What I want to add to that discussion is this question of what also happens right around 1040, which is that about 30 ships, we think, from one source, are led by somebody named Ingvar and they go off into the East. They're probably going down as far as modern-day Georgia, right? Supposedly there's some connections with the Georgian chronicles, where this Ingvar dies in a battle there in about 1041. And both it and the Nordic sources seem to agree on this 1041 date, which is why I'm so specific. Usually, based on language and art styles and so on, you wouldn't be that specific. But we have reasons for thinking 1040 is about the right date.
And so, you get quite a few, maybe as many as 24 to 30 runic inscriptions that that memorialize the deaths of all these people who took off and mostly died. Some of them came back to tell the tale but mostly ended up dying off in the East. And of those, there are about 14 that are metrical. And what I'm trying to say is, are they also in the same kind of character, that they might be this elegy type?

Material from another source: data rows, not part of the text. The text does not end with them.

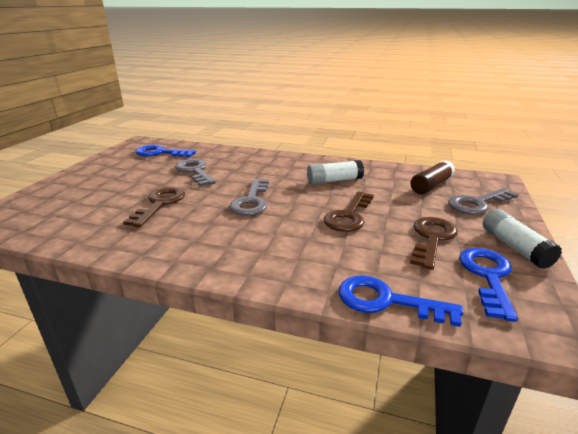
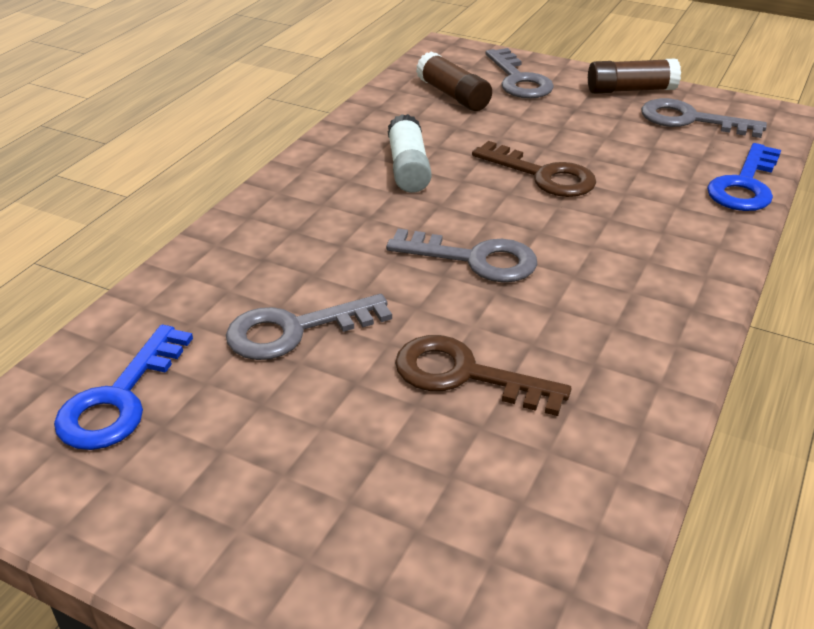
camera: 80 degrees left, 10 degrees up
brown key [410,217,458,270] -> none
blue key [459,248,518,322] -> grey key [641,98,767,138]
white glue stick [483,209,562,269] -> brown glue stick [588,59,681,94]

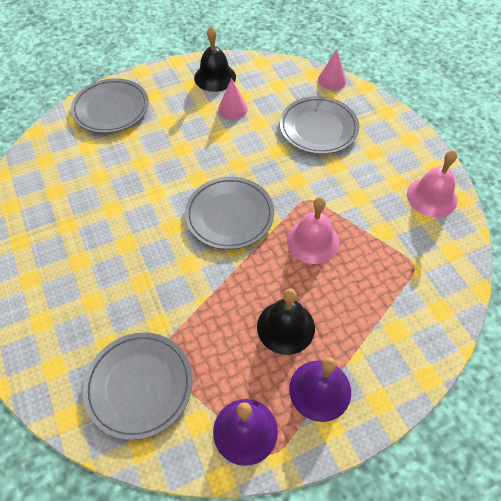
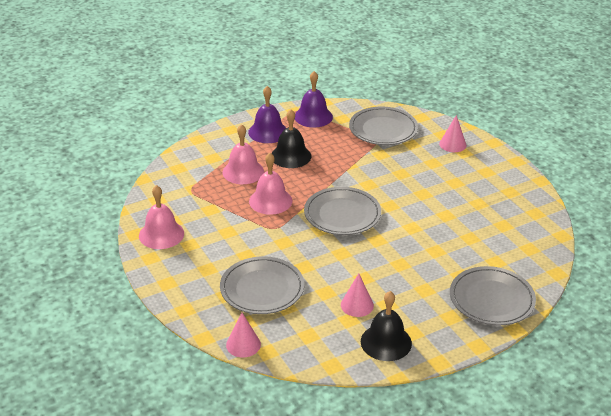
camera: 175 degrees right, 20 degrees down
none -> pink bell [222,124,264,184]
none -> pink cone [439,115,466,152]

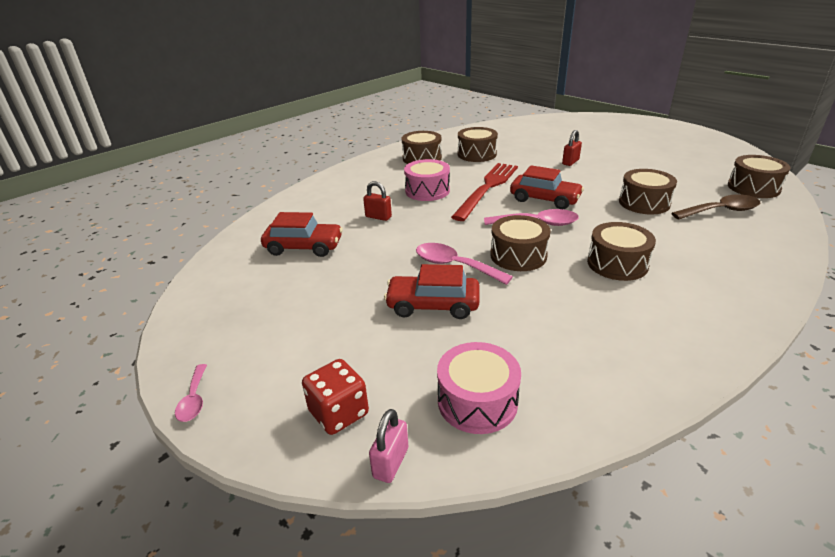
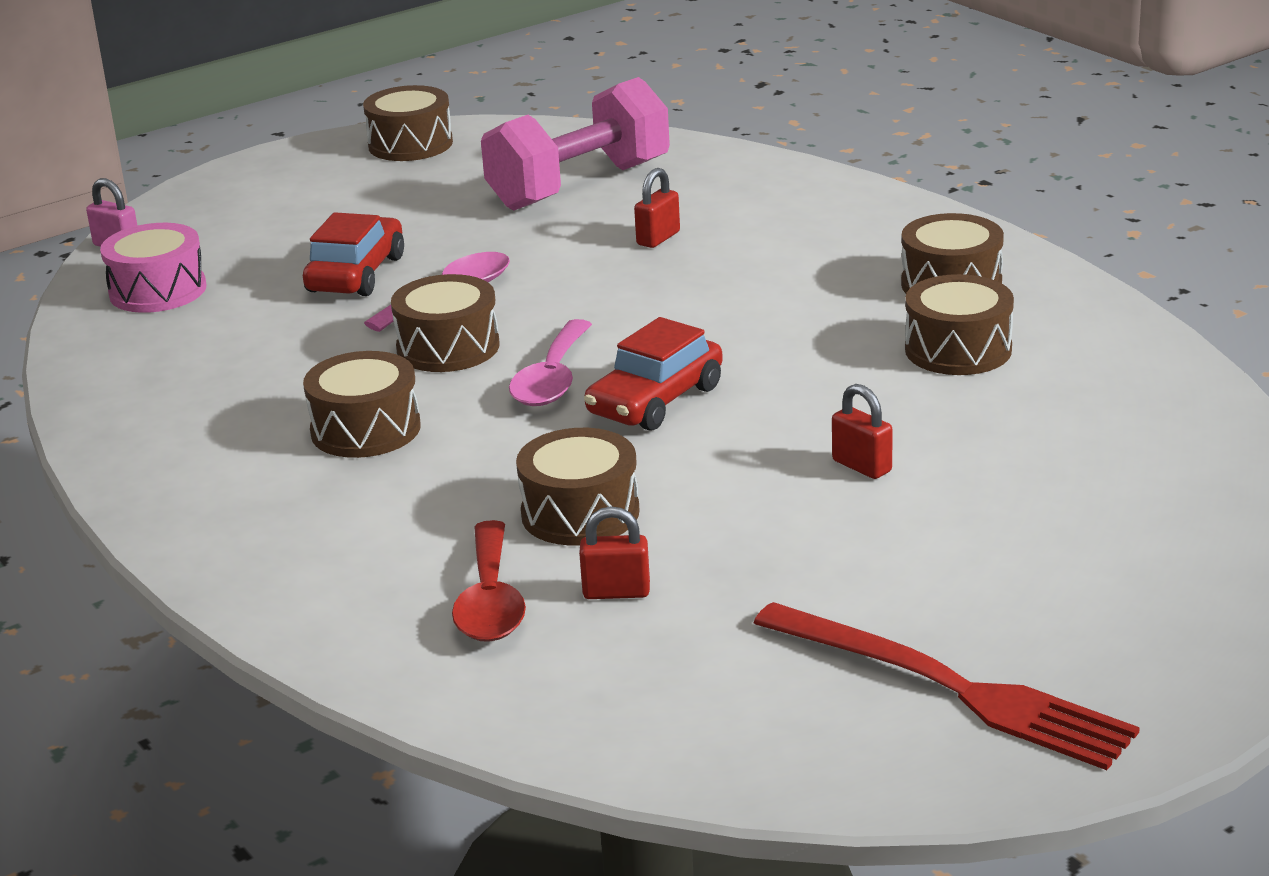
camera: 100 degrees right, 5 degrees down
pink spoon [175,364,207,422] -> none
red car [261,212,343,257] -> pink dumbbell [481,77,670,211]
red dice [302,359,369,435] -> none
pink drum [404,159,450,201] -> none
red fork [451,163,518,221] -> red fork moved to [754,602,1140,770]
brown spoon [671,194,760,220] -> red spoon [452,520,526,642]
brown drum [728,155,791,198] -> brown drum moved to [363,85,453,161]
none -> red padlock [579,506,650,599]

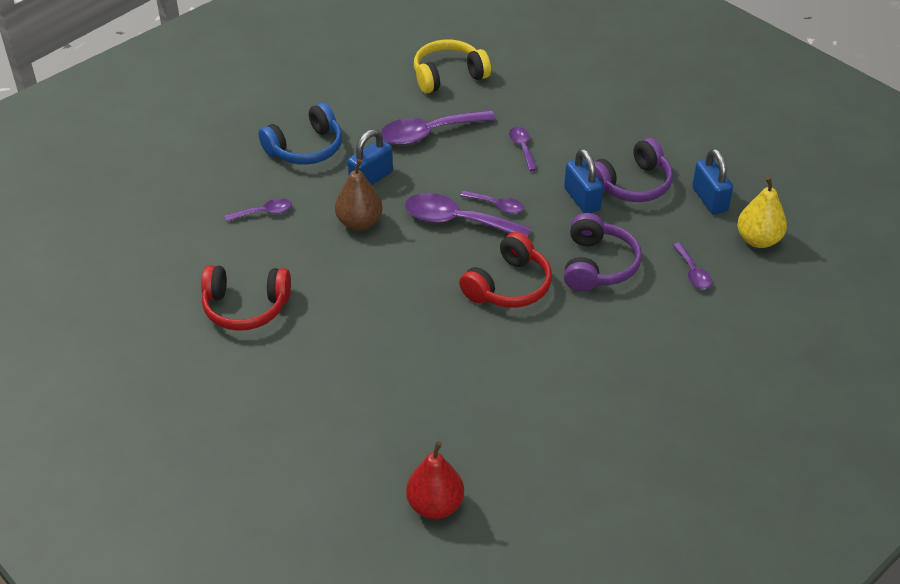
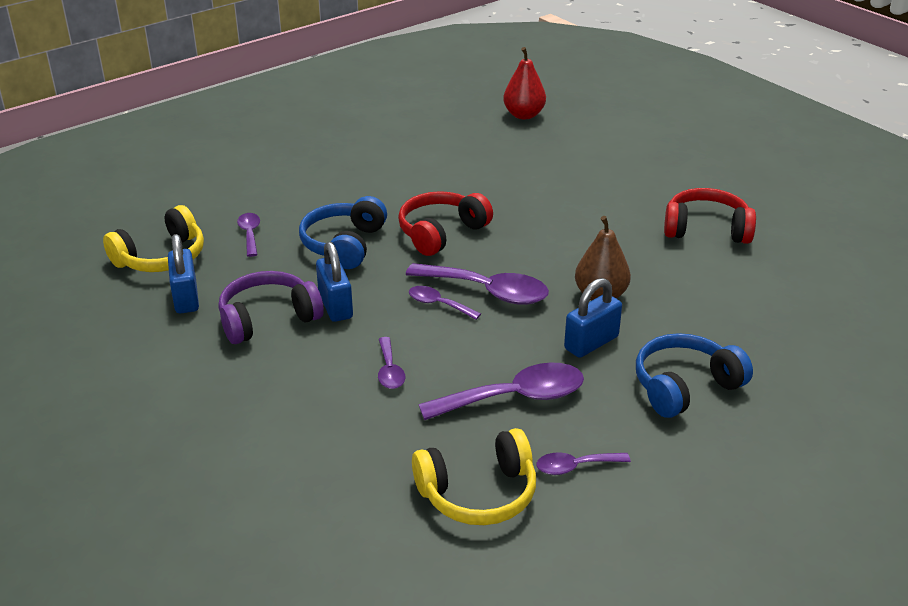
camera: 175 degrees left, 10 degrees down
purple spoon [225,198,292,222] -> purple spoon moved to [536,452,631,475]
purple headphones [564,213,642,292] -> blue headphones [299,196,387,269]
yellow pear [737,176,787,248] -> yellow headphones [103,205,204,272]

So, I hope that completes this. It's kind of a pretty hackneyed, sloppy way of doing it, but that's the kind of kit that I'm working with and trying to see if we can sift it in a way that we can come up with an answer. To be quite candid with you, I don't have an answer yet. I'm still playing with it and thinking, well, it seems possible, but I don't know I can prove it yet. So that's where that is.
Di: I'm Di Wang. I have been here with my fellow Ohio State University students, Nick Booker and Ted Nagasawa, interviewing Doctor Stephen Mitchell about his work in Nordic culture and medieval Scandinavia. Dr. Mitchell, I'm really looking forward to your Francis L. Utley lecture later today. Thank you so much for joining us.
Dr. Mitchell: Pleasure. It’s been a great pleasure. Thank you all for your wonderful questions.